What about one that doesn’t force push over the version control history, doesn’t lock out other developers from accounts, just subtly modifying a pending commit with an obfuscated vulnerability? Remember that OpenSSH was compromised by nothing more than an off-by-one error. Are we confident the developer community would find it quickly, or would it sit around uncovered for years like Heartbleed?

Text editors and IDEs are another area we developers must be frank about. It has all of the problems of libraries but with additional nuances. Most editors have no proper isolation for their plugins. If a new ELisp package is loaded into Emacs, that code can do anything under current user privileges including running (call-process "rm" nil nil nil "-fr" "/home") or fseting the password entry function of ELisp to replace it with a version that sends off its passwords to a remote server. These Emacs-specific example can be replicated in any modern editor like Visual Studio Code, Atom, or Brackets.

That said, Emacs is especially vulnerable because, unlike most other editors, its users tend to use it as a hardware agnostic “operating system” too. This would be fine except for the fact that the Lisp Machine model that inspires Emacs has no understanding of modern security: everything is mutable, allowing any package to overwrite or intercept code in any other package. There’s no process isolation or access control. That syntax highlighting package you just downloaded has the ability to overwrite parts of TRAMP to inject SSH commands into the remote servers you log in to and tamper with emails you write in GNUS.

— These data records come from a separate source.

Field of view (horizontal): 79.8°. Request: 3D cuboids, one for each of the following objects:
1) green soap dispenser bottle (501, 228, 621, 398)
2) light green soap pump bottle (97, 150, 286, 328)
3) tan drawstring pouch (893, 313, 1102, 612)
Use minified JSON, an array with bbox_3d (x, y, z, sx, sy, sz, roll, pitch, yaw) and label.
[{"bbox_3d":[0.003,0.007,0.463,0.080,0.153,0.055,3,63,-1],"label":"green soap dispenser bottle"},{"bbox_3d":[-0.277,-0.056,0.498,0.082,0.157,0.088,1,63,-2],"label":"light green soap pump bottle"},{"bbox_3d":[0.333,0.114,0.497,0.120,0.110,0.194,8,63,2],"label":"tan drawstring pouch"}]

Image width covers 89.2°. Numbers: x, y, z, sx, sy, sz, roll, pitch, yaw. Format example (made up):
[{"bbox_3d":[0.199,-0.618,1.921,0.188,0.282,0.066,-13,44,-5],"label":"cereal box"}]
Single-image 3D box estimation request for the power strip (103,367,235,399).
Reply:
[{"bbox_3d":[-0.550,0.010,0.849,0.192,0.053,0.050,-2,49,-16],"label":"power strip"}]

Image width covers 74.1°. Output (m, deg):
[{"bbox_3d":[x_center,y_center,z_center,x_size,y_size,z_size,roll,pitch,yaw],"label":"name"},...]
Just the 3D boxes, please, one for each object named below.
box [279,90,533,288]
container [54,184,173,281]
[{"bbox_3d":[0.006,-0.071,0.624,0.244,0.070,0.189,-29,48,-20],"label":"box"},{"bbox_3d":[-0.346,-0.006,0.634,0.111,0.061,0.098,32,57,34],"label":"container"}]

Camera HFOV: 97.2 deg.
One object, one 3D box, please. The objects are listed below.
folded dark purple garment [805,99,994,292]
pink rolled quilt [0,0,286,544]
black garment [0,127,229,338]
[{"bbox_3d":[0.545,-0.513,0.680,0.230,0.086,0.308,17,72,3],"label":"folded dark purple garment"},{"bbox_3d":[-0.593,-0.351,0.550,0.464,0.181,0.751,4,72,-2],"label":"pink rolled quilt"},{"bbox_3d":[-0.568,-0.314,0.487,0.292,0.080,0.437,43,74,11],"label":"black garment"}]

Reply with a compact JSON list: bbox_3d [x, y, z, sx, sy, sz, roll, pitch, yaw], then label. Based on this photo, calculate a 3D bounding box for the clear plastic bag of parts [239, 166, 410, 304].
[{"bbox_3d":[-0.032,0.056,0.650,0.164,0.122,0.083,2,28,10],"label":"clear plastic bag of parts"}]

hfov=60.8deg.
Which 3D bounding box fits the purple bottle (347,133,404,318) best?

(I lament the lack of a modern, secure, GUI-first Lisp Machine-inspired development environment. That will be the focus of a future post.)

With companies pushing agile development and DevOps, it’s increasingly likely that developers have keys to the kingdom or at least some important parts of it. The move towards smaller teams with full ownership over their microservices means compromising one developer could easily could lead to gaining access to datastores with personally identifiable information.

Software developers have an increasingly large red target painted on their backs. The attack surface is growing as we turn to ever-growing piles of mostly unaudited packages, libraries, and plugins for developing. The assumption that non-technical staff must follow security guidelines but technical staff “already know this stuff so needn’t bother” has never been more dated.